Another act of congressional legislation created an additional "Call to Action" for the 21st century. The National Parks Omnibus Management Act of 1998 authorized national park leaders to incorporate scientific research into their natural resource programs. Science-informed management decisions and policies were seen as the future of the NPS.
In response, the NPS developed a "Natural Resource Challenge" initiative that established new Research Learning Centers (RLCs) around the nation. These centers enhance research success and communication in national parks.
The Continental Divide Research Learning Center (CDRLC) was among the first group of RLCs launched in 2000. Research had already been part of Rocky Mountain National Park for a century, so it became a clear choice for a new RLC home. CDRLC staff and RMNP facilities continue to advance resource stewardship in this high-elevation park through research and education.
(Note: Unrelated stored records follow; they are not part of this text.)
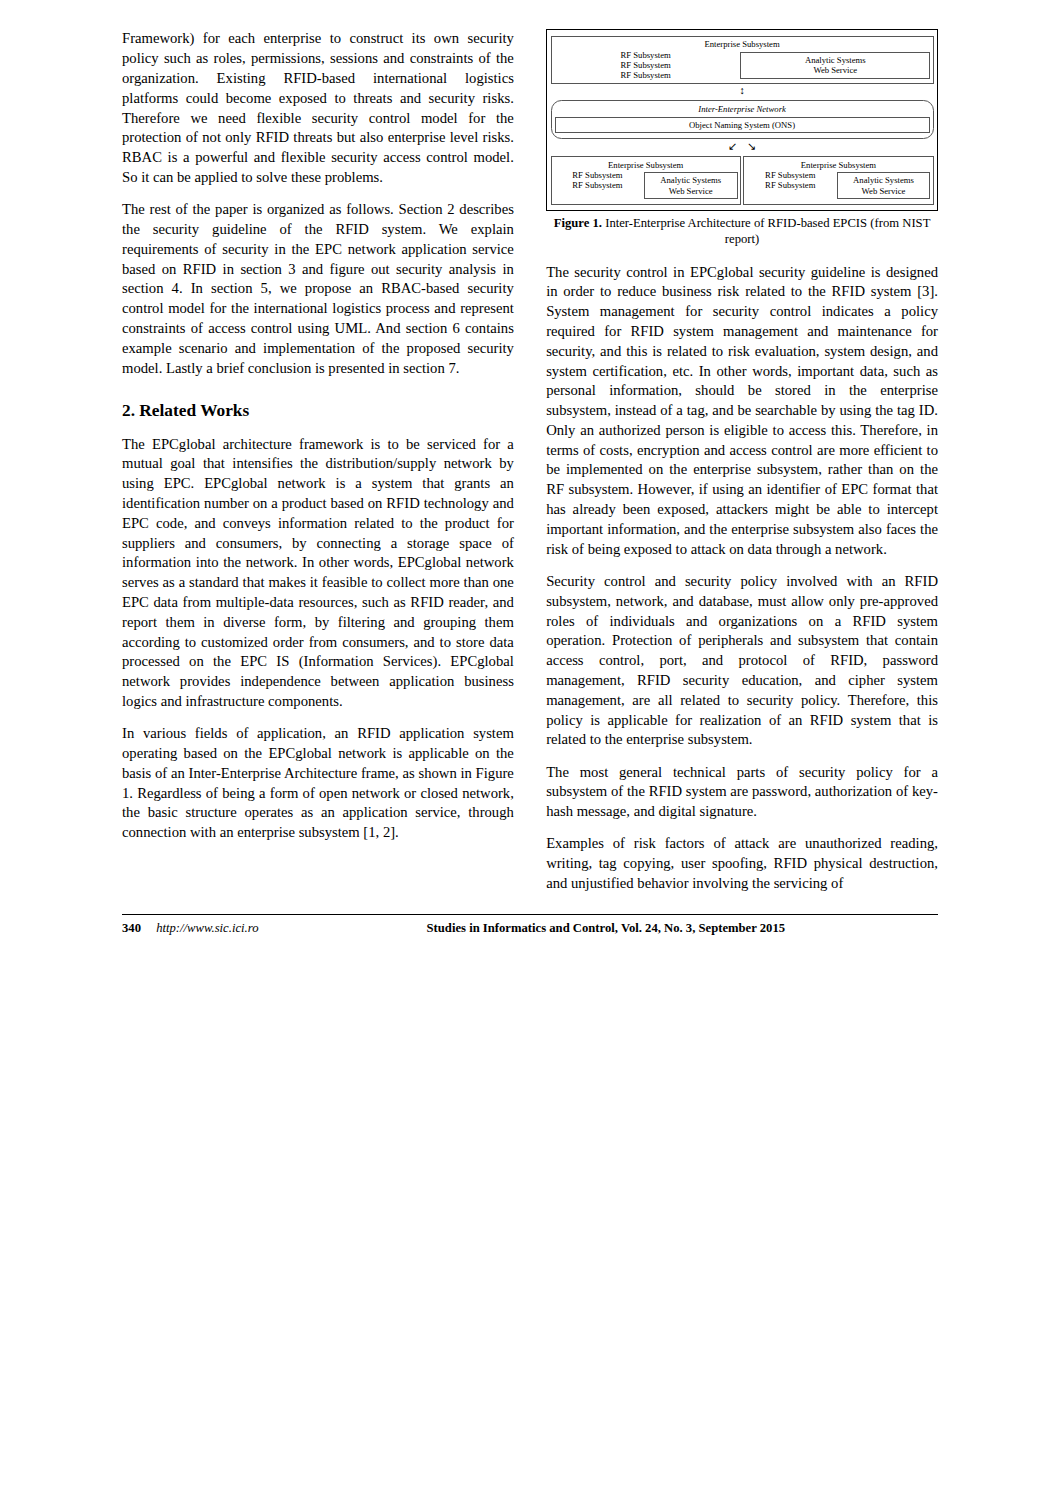Framework) for each enterprise to construct its own security policy such as roles, permissions, sessions and constraints of the organization. Existing RFID-based international logistics platforms could become exposed to threats and security risks. Therefore we need flexible security control model for the protection of not only RFID threats but also enterprise level risks. RBAC is a powerful and flexible security access control model. So it can be applied to solve these problems.
The rest of the paper is organized as follows. Section 2 describes the security guideline of the RFID system. We explain requirements of security in the EPC network application service based on RFID in section 3 and figure out security analysis in section 4. In section 5, we propose an RBAC-based security control model for the international logistics process and represent constraints of access control using UML. And section 6 contains example scenario and implementation of the proposed security model. Lastly a brief conclusion is presented in section 7.
2. Related Works
The EPCglobal architecture framework is to be serviced for a mutual goal that intensifies the distribution/supply network by using EPC. EPCglobal network is a system that grants an identification number on a product based on RFID technology and EPC code, and conveys information related to the product for suppliers and consumers, by connecting a storage space of information into the network. In other words, EPCglobal network serves as a standard that makes it feasible to collect more than one EPC data from multiple-data resources, such as RFID reader, and report them in diverse form, by filtering and grouping them according to customized order from consumers, and to store data processed on the EPC IS (Information Services). EPCglobal network provides independence between application business logics and infrastructure components.
In various fields of application, an RFID application system operating based on the EPCglobal network is applicable on the basis of an Inter-Enterprise Architecture frame, as shown in Figure 1. Regardless of being a form of open network or closed network, the basic structure operates as an application service, through connection with an enterprise subsystem [1, 2].
Enterprise Subsystem
RF Subsystem
RF Subsystem
RF Subsystem
Analytic Systems
Web Service
↕
Inter-Enterprise Network
Object Naming System (ONS)
↙ ↘
Enterprise Subsystem
RF Subsystem
RF Subsystem
Analytic Systems
Web Service
Enterprise Subsystem
RF Subsystem
RF Subsystem
Analytic Systems
Web Service
Figure 1. Inter-Enterprise Architecture of RFID-based EPCIS (from NIST report)
The security control in EPCglobal security guideline is designed in order to reduce business risk related to the RFID system [3]. System management for security control indicates a policy required for RFID system management and maintenance for security, and this is related to risk evaluation, system design, and system certification, etc. In other words, important data, such as personal information, should be stored in the enterprise subsystem, instead of a tag, and be searchable by using the tag ID. Only an authorized person is eligible to access this. Therefore, in terms of costs, encryption and access control are more efficient to be implemented on the enterprise subsystem, rather than on the RF subsystem. However, if using an identifier of EPC format that has already been exposed, attackers might be able to intercept important information, and the enterprise subsystem also faces the risk of being exposed to attack on data through a network.
Security control and security policy involved with an RFID subsystem, network, and database, must allow only pre-approved roles of individuals and organizations on a RFID system operation. Protection of peripherals and subsystem that contain access control, port, and protocol of RFID, password management, RFID security education, and cipher system management, are all related to security policy. Therefore, this policy is applicable for realization of an RFID system that is related to the enterprise subsystem.
The most general technical parts of security policy for a subsystem of the RFID system are password, authorization of key-hash message, and digital signature.
Examples of risk factors of attack are unauthorized reading, writing, tag copying, user spoofing, RFID physical destruction, and unjustified behavior involving the servicing of
340 http://www.sic.ici.ro Studies in Informatics and Control, Vol. 24, No. 3, September 2015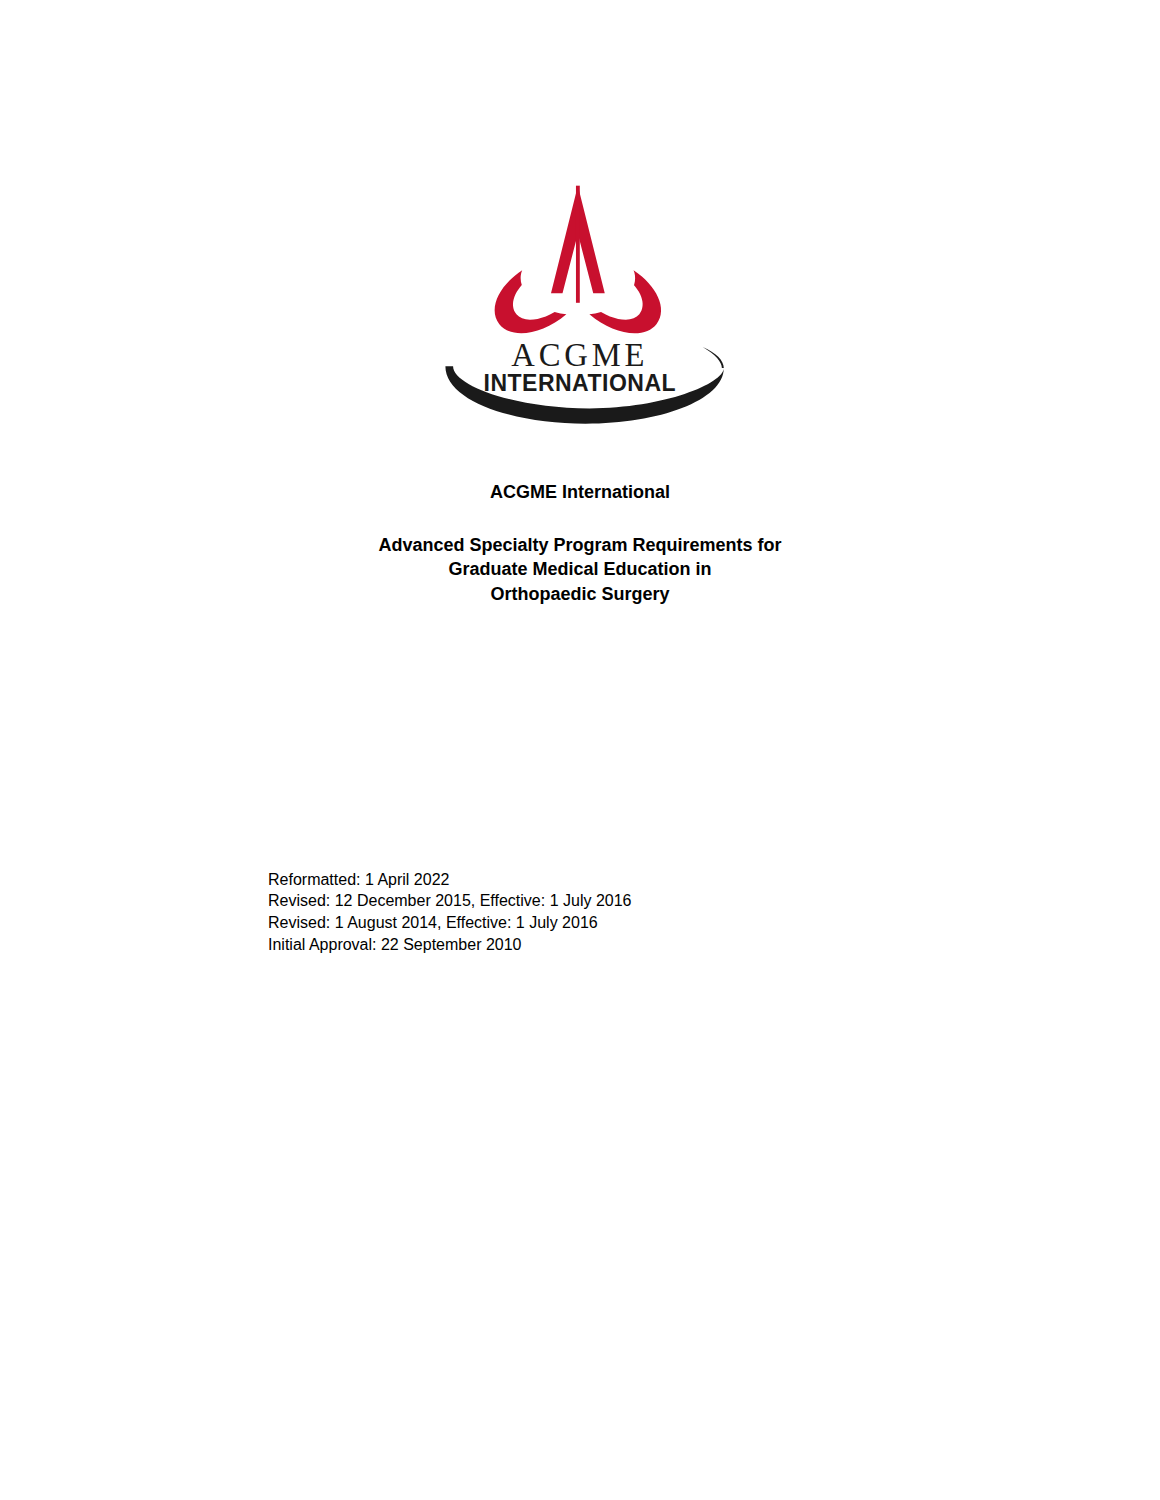ACGME INTERNATIONAL
ACGME International
Advanced Specialty Program Requirements for
Graduate Medical Education in
Orthopaedic Surgery
Reformatted: 1 April 2022
Revised: 12 December 2015, Effective: 1 July 2016
Revised: 1 August 2014, Effective: 1 July 2016
Initial Approval: 22 September 2010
McGraw Ranch has passed through many hands in its history. Hunting Guide Henry "Bucksin" Farrar first filed the property claim in 1884. The land became a cattle ranch under different ownership from 1886 until the 1920's.
When John and Irene McGraw purchased the property in 1909, they changed the ranch name from Double Bar Y to Double Bar X. Cattle proved to be unprofitable and the McGraws transformed the property into a guest ranch that hosted visitors. The ranch motto that still exists today is: "Rough it with ease."
The ranch stayed in McGraw family hands for several decades until they sold an initial 480 acres of land to the National Park Service (NPS) in 1966. It wasn't until 1988 that the NPS purchased the remaining property from private individuals.
The initial plans were to restore the area to natural wildlife habitat.The property had already been designated a historic district, and ranch changes required Colorado State Historic Preservation Office approval. In 1994, The NPS held a series of community meetings after public outcry over a NPS decision to remove ranch buildings. It was during this time that former Rocky Mountain National Park (RMNP) Superintendent Randy Jones saw an opportunity to preserve the cultural resource by reusing the ranch for research purposes.
The McGraw Ranch Restoration plan became the largest historic preservation project in RMNP until that point. The buildings required extensive renovation to transform the property into a research campus. McGraw Ranch's rustic architecture and place in Estes Park tourism history placed it on the National Register of Historic Places in 1998. When renovations began in 1999, the goal was to restore the exterior and interior of the buildings to replicate ranch years of 1935-1955. The project cost $2 million and took five years to complete. The first wave of researchers moved in during June 2003.